L’événement n’était pas anodin et le timing était parfait. Tout juste heureux lauréats du Grammy Award du meilleur album pour The Suburbs, les membres d’Arcade Fire sont arrivés tout sourire à la 61e Berlinale pour présenter Scenes from the Suburbs, court métrage écrit à six mains, entre les frères Butler, membres fondateur du groupe et Spike Jonze, également à la réalisation. Récit d’une fin d’amitié adolescente sur fond d’invasion militaire en banlieue pavillonnaire, « Scenes from the Suburbs » se présente à la fois comme l’incarnation visuelle de l’album rêvée par Arcade Fire mais également comme un film de science-fiction autonome et singulier.
Agrippés à un grillage surmonté de barbelés, une bande de jeunes d’une quinzaine d’années observent le ballet des hélicoptères qui volent au dessus de la ville. L’insouciance de l’été est rappelée à l’ordre par la présence inquiétante de l’armée qui encercle cette banlieue du Texas et contrôle ses entrées.
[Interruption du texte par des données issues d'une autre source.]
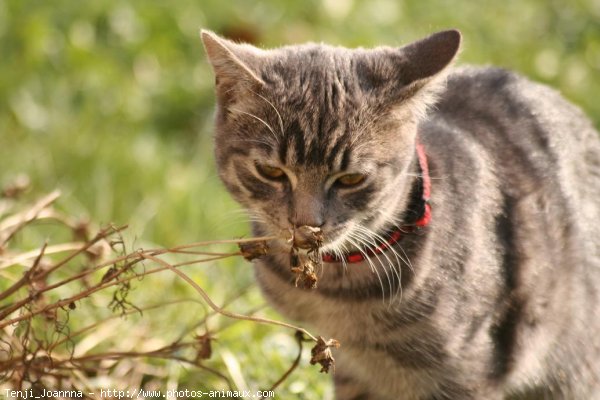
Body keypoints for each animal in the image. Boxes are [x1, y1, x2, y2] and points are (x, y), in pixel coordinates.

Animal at [200, 28, 600, 400]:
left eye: (351, 178)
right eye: (271, 171)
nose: (306, 226)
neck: (336, 292)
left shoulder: (465, 374)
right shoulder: (354, 372)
Mais comme l’annonce la voix off du héros, cet été restera surtout celui où Winter, son meilleur ami, s’est coupé les cheveux. You cut your hair and we never saw you again chante Win Butler dans The Suburbs, dernier album d’Arcade Fire. Ce projet, dont un premier court montage avait servi de clip à l’automne, est bel et bien le pendant filmique de l’album du groupe canadien. On y retrouve les thèmes développés dans certaines chansons notamment « The Suburban War » (And my old friends we were so different then / Before the war against the suburbs began) et la grande mélancolie de l’ensemble.
Assumé comme film d’anticipation par les frères Butler, la toile de fond militaire et étouffante ne semble qu’un prétexte pour raconter l’histoire d’amitié fusionnelle comme il n’en existe qu’à l’adolescence entre Kyle, chétif et blagueur, et Winter, le joli cœur à la mèche travaillée. Comme les chansons du groupe, le récit est elliptique et le mystère reste entier quant aux raisons qui pousseront Winter à rejeter violemment son meilleur ami. Plusieurs pistes sont évoquées (le retour du père, l’influence du frère et de l’armée) mais le mutisme de Winter reste l’élément le plus parlant. On s’étonne d’ailleurs que la scène où Winter tabasse Kyle dans un fast food désert soit présente dans le clip mais pas dans ce court métrage de près de trente minutes.
Le film est si fortement imprégné de l’univers d’Arcade Fire qu’on aurait pu penser que le style de Spike Jonze s’effacerait un peu dans l’illustration de leur album. Jonze est en fait un grand fan et l’on sait que pendant la longue préparation de Where the Wild Things Are, il a beaucoup écouté le premier album du groupe, Funeral (une chanson extraite de cet album accompagne d’ailleurs la bande-annonce du film). L’intérêt de Jonze pour les personnages inadaptés à leur environnement et empreints d’une grande mélancolie se retrouve donc très vite dans le film. Malgré tout, on ne peut s’empêcher de ressentir une légère déception en voyant « Scenes from the Suburbs »; l’addition du génie musical des Montréalais à l’inventivité visuelle de Spike Jonze ne produit pas de miracles comme on l’aurait espéré. Les attentes étaient certainement trop grandes car le film reste un beau portrait d’enfants qui grandissent trop vite.